• [Description of the task] Would you please return all of the entries below exactly as shown?

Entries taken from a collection
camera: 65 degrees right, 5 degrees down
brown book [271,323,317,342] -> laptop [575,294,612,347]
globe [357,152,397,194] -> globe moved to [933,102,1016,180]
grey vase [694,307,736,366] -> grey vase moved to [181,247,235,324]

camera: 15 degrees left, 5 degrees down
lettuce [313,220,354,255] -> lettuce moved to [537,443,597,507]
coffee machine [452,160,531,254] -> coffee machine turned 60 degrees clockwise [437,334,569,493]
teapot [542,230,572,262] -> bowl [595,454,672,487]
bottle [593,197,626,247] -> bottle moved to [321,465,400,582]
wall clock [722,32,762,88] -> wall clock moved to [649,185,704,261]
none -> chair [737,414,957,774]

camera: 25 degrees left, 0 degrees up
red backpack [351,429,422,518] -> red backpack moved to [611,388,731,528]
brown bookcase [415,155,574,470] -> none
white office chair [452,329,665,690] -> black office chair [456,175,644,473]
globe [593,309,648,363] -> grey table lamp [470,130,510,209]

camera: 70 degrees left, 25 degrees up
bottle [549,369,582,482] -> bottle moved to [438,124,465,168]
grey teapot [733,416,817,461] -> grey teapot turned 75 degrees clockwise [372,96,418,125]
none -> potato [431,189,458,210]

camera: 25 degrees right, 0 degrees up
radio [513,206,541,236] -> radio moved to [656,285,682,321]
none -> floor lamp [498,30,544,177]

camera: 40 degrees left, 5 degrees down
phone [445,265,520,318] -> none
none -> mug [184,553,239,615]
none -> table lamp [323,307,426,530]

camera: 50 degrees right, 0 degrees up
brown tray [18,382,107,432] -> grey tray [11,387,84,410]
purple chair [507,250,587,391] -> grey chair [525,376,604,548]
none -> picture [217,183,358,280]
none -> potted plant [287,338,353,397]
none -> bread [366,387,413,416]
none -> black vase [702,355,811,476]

• [Exercise solution]
camera: 65 degrees right, 5 degrees down
brown book [271,323,317,342] -> laptop [575,294,612,347]
globe [357,152,397,194] -> globe moved to [933,102,1016,180]
grey vase [694,307,736,366] -> grey vase moved to [181,247,235,324]

camera: 15 degrees left, 5 degrees down
lettuce [313,220,354,255] -> lettuce moved to [537,443,597,507]
coffee machine [452,160,531,254] -> coffee machine turned 60 degrees clockwise [437,334,569,493]
teapot [542,230,572,262] -> bowl [595,454,672,487]
bottle [593,197,626,247] -> bottle moved to [321,465,400,582]
wall clock [722,32,762,88] -> wall clock moved to [649,185,704,261]
none -> chair [737,414,957,774]

camera: 25 degrees left, 0 degrees up
red backpack [351,429,422,518] -> red backpack moved to [611,388,731,528]
brown bookcase [415,155,574,470] -> none
white office chair [452,329,665,690] -> black office chair [456,175,644,473]
globe [593,309,648,363] -> grey table lamp [470,130,510,209]

camera: 70 degrees left, 25 degrees up
bottle [549,369,582,482] -> bottle moved to [438,124,465,168]
grey teapot [733,416,817,461] -> grey teapot turned 75 degrees clockwise [372,96,418,125]
none -> potato [431,189,458,210]

camera: 25 degrees right, 0 degrees up
radio [513,206,541,236] -> radio moved to [656,285,682,321]
none -> floor lamp [498,30,544,177]

camera: 40 degrees left, 5 degrees down
phone [445,265,520,318] -> none
none -> mug [184,553,239,615]
none -> table lamp [323,307,426,530]

camera: 50 degrees right, 0 degrees up
brown tray [18,382,107,432] -> grey tray [11,387,84,410]
purple chair [507,250,587,391] -> grey chair [525,376,604,548]
none -> picture [217,183,358,280]
none -> potted plant [287,338,353,397]
none -> bread [366,387,413,416]
none -> black vase [702,355,811,476]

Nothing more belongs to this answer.